Example why there is no 'flow'

Recently I visited a PA lab and one of the analysts gave an example of a lack of flow:
Why does it take several weeks for the results of a smear for "cervical cancer' to get back to you? (Partly) because the smear is delivered only once a week by a courier from the pharmacies to the hospital. Then a big batch comes in. If you have bad luck it takes up to a week between the visit to your general practicioner and the the test getting into the hospital.

The hospital then has a week to process the whole batch (because it must be completed before the next batch comes in). If you have bad luck it takes another one week before your test gets into the process and you have waited for two weeks with, untill now, not one action that added value.
Why are the tests deliverd by courier in batches? Previously this did not happen, the general practicioners used to sent it by mail, which was literally a smear. A while ago, however, a new and better technique was introduced with tubes that do not fit through the letterbox. The GP therefore can not mail it anymore. Therefore, he (or an assistant) has to bring it to the pharmacy (which often also takes several days by the way), and a courier has to pick it up there again.

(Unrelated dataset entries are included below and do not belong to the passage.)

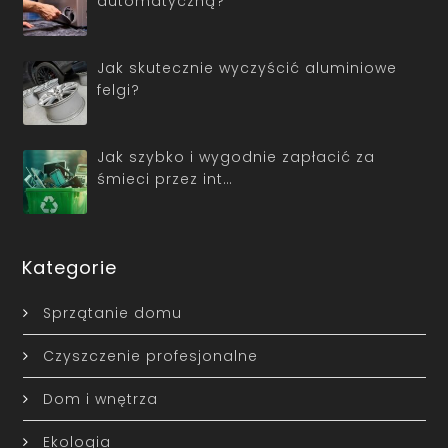
automatyczną?
Jak skutecznie wyczyścić aluminiowe
felgi?
Jak szybko i wygodnie zapłacić za
śmieci przez int…
Kategorie
Sprzątanie domu
Czyszczenie profesjonalne
Dom i wnętrza
Ekologia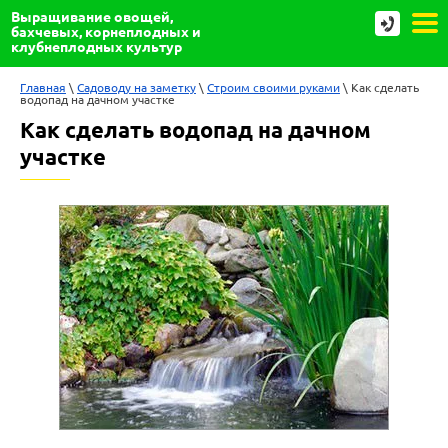
Выращивание овощей,
бахчевых, корнеплодных и
клубнеплодных культур
Главная
 \ 
Садоводу на заметку
 \ 
Строим своими руками
 \ Как сделать 
водопад на дачном участке
Как сделать водопад на дачном
участке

Suggestion of the analyst: ask the manufacturer of the tubes to create a smaller tube type that will allow to be mailed daily again, taking out more then two weeks of processing time.
His story shows nicely how you can look at processes from a (one-piece-) flow perspective. It shows the problem of batching, it uses root-cause analysis with '5 x why?" and reduction of unnecessary steps. A good example also how poor flow (weekly courier) leads to more bad flow (one week to process the tests).